Israel e Líbano fecham cessar-fogo de 10 dias

Em um movimento diplomático de high pressure , Israel e o Líbano concordaram com um cessar-fogo de 10 dias após intensas negociações conduzidas diretamente pelo ex-presidente dos Estados Unidos, Donald Trump. O anúncio, feito por Trump nas redes sociais, envolveu conversas com o primeiro-ministro israelense, Benjamin Netanyahu, e o presidente libanês, Joseph Aoun, e abre caminho para um possível encontro entre os líderes na Casa Branca nas próximas semanas — um sinal de new trust em meio a décadas de tensão.

O acordo, que entrou em vigor às 18h no horário de Brasília, permite a extensão do prazo e garante a Israel o direito de self-defense em caso de novo ataque. Apesar disso, as forças israelenses permanecerão em uma zona de segurança no sul do Líbano, enquanto o Hezbollah — grupo armado central no conflito — é mencionado explicitamente no entendimento. Netanyahu destacou que o long-term peace depende do desarmamento do grupo, uma condição considerada essencial para qualquer final decision .

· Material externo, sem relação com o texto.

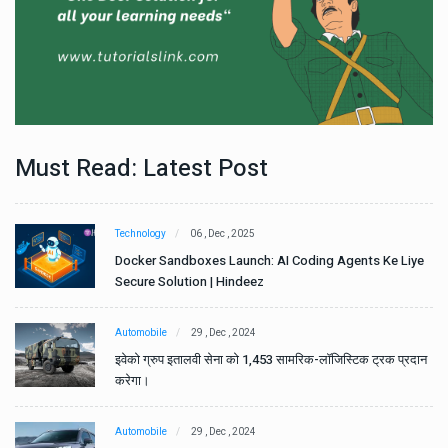
Must Read: Latest Post
Technology
06 , Dec , 2025
e
Docker Sandboxes Launch: AI Coding Agents Ke Liye
Secure Solution | Hindeez
Automobile
29 , Dec , 2024
ान
इवेको ग्रुप इतालवी सेना को 1,453 सामरिक-लॉजिस्टिक ट्रक प्रदान
करेगा।
Automobile
29 , Dec , 2024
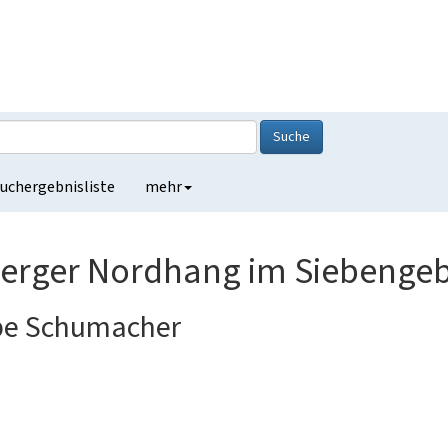
Suche
uchergebnisliste
mehr
erger Nordhang im Siebengeb
ube Schumacher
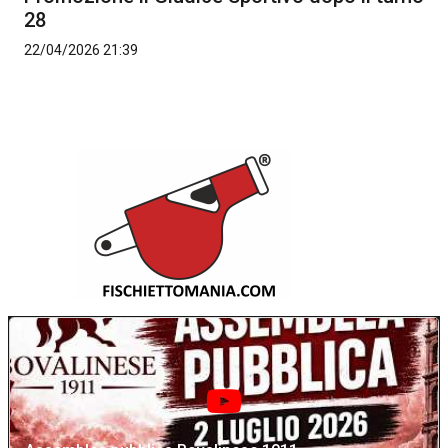
28
22/04/2026 21:39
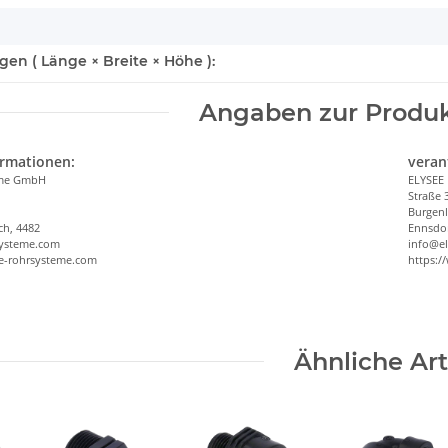
n ( Länge × Breite × Höhe ):
Angaben zur Produk
ormationen:
veran
eme GmbH
ELYSEE
Straße 
Burgen
ch, 4482
Ennsdor
systeme.com
info@e
ee-rohrsysteme.com
https:/
Ähnliche Art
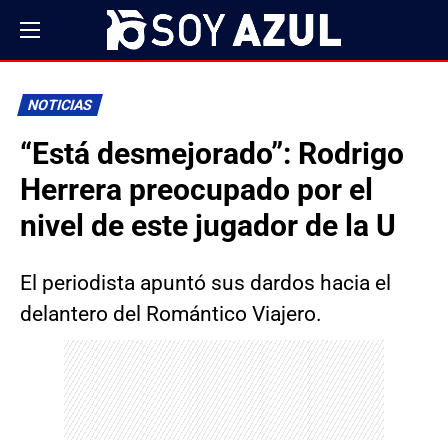
NOTICIAS
“Está desmejorado”: Rodrigo
Herrera preocupado por el
nivel de este jugador de la U
El periodista apuntó sus dardos hacia el
delantero del Romántico Viajero.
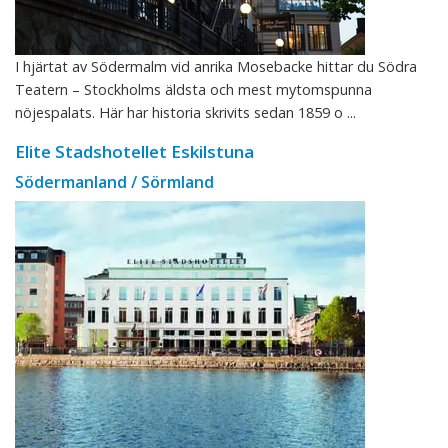
I hjärtat av Södermalm vid anrika Mosebacke hittar du Södra
Teatern – Stockholms äldsta och mest mytomspunna
nöjespalats. Här har historia skrivits sedan 1859 o ...
Elite Stadshotellet Eskilstuna
Södermanland / Sörmland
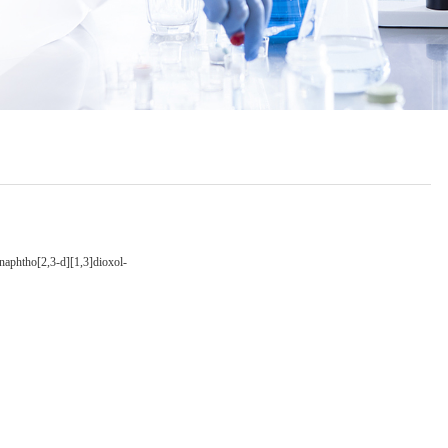
naphtho[2,3-d][1,3]dioxol-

Antes da trégua, os bombardeios continuaram: Israel atacou Bint Jbeil, reduto do Hezbollah, enquanto um foguete libanês atingiu Kiryat Shmona, no norte israelense, danificando veículos. Em Bruxelas, a presidente da Comissão Europeia, Ursula von der Leyen, saudou o cessar-fogo como um relief , mas reforçou a importância do respeito à soberania libanesa. A ONU afirmou estar pronta para missões de paz, embora o cenário permaneça frágil.

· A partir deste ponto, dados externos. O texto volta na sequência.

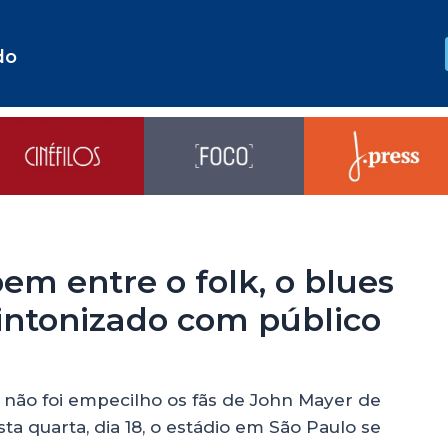
do
em entre o folk, o blues
intonizado com público
não foi empecilho os fãs de John Mayer de
ta quarta, dia 18, o estádio em São Paulo se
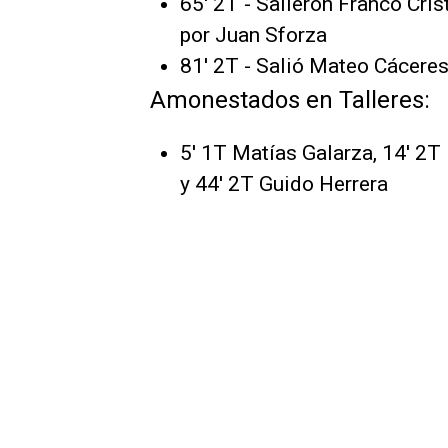
65' 2T - Salieron Franco Cri
por Juan Sforza
81' 2T - Salió Mateo Cáceres
Amonestados en Talleres:
5' 1T Matías Galarza, 14' 2
y 44' 2T Guido Herrera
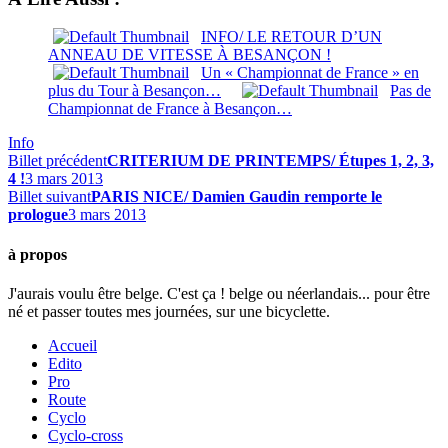
INFO/ LE RETOUR D’UN
ANNEAU DE VITESSE À BESANÇON !
Un « Championnat de France » en
plus du Tour à Besançon…
Pas de
Championnat de France à Besançon…
Info
Billet précédent
CRITERIUM DE PRINTEMPS/ Étupes 1, 2, 3,
4 !
3 mars 2013
Billet suivant
PARIS NICE/ Damien Gaudin remporte le
prologue
3 mars 2013
à propos
J'aurais voulu être belge. C'est ça ! belge ou néerlandais... pour être
né et passer toutes mes journées, sur une bicyclette.
Accueil
Edito
Pro
Route
Cyclo
Cyclo-cross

O conflito está ligado a uma guerra mais ampla na região, deflagrada por ações dos EUA e de Israel contra o Irã. Embora haja sinais de diálogo, o bloqueio naval americano no Estreito de Ormuz segue ativo. Em Islamabad, negociações com o Irã levantam esperanças de um acordo mais amplo, mas o secretário de Guerra, Pete Hegseth, alertou que os EUA estão prontos para retomar operações e atacar infraestrutura energética iraniana — serious risk de escalada.

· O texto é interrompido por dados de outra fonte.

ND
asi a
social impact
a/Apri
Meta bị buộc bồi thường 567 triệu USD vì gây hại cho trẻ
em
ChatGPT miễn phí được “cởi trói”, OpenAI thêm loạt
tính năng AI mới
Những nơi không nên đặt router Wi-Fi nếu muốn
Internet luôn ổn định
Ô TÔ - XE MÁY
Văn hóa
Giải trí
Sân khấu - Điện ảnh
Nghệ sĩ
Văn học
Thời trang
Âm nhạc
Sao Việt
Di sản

Enquanto isso, uma voz moral se ergueu contra a guerra. Durante visita ao Camarões, o Papa Leão XIV fez um apelo contundente: "Os mestres da guerra fingem não saber que basta um instante para destruir, mas muitas vezes uma vida inteira não é suficiente para reconstruir." Ele criticou aqueles que lucram com armas e chamou por uma true change , dizendo que o mundo está de cabeça para baixo. "Bem-aventurados os pacificadores", concluiu — um lembrete urgente de que human cost da guerra não pode ser ignorado.

Reações 6

  • M
    MárioS

    Essa temporary ceasefire parece mais uma pausa tática do que paz real. O fato de Israel manter tropas no sul do Líbano já mostra que a real pressure continua.

  • L
    LuisaPR

    Trump mediando de novo? Interessante, mas cadê a posição do Irã? Se eles não confirmam o acordo nuclear, toda essa diplomatic plan pode virar fumaça.

  • T
    TéoC

    O discurso do Papa foi pesado. Ele não citou nomes, mas claramente apontou para países que vendem armas enquanto cortam verbas de saúde. Uma moral warning que poucos querem ouvir.

  • D
    DudaF

    O cessar-fogo é bom, mas o root cause — o Hezbollah armado e a influência iraniana — continua. Sem resolver isso, a paz será só na teoria.

  • R
    RafaG

    Notem que a ONU está pronta para ajudar, mas só depois que os EUA decidirem. Isso mostra como a global response ainda gira em torno de uma única potência.

  • C
    CrisL

    O que mais me chama atenção é o custo humano. Quantas famílias deslocadas, quantos feridos? Toda essa political game esquece quem sofre no chão.

O texto é baseado em fatos e reelaborado com fins de aprendizagem de inglês; as reações dos leitores são exemplos de diferentes perspectivas.